Information supplied.
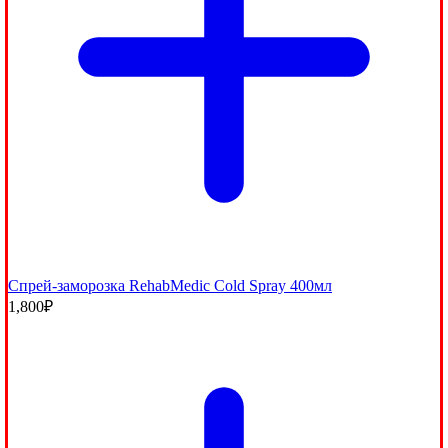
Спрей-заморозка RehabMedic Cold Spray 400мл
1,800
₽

==

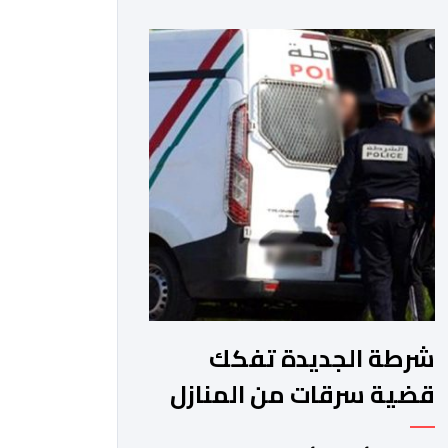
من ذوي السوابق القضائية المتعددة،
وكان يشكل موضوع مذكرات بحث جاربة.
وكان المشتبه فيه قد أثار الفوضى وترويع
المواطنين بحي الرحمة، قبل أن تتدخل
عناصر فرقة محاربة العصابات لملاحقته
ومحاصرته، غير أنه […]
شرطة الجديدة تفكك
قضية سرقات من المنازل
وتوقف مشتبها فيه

Exercise description. Set down, unchanged, only those lines above that fall between the line with "عناصر فرقة محاربة العصابات لملاحقته" and the line with "وتوقف مشتبها فيه", the two end lines included.

Your solution.
عناصر فرقة محاربة العصابات لملاحقته
ومحاصرته، غير أنه […]
شرطة الجديدة تفكك
قضية سرقات من المنازل
وتوقف مشتبها فيه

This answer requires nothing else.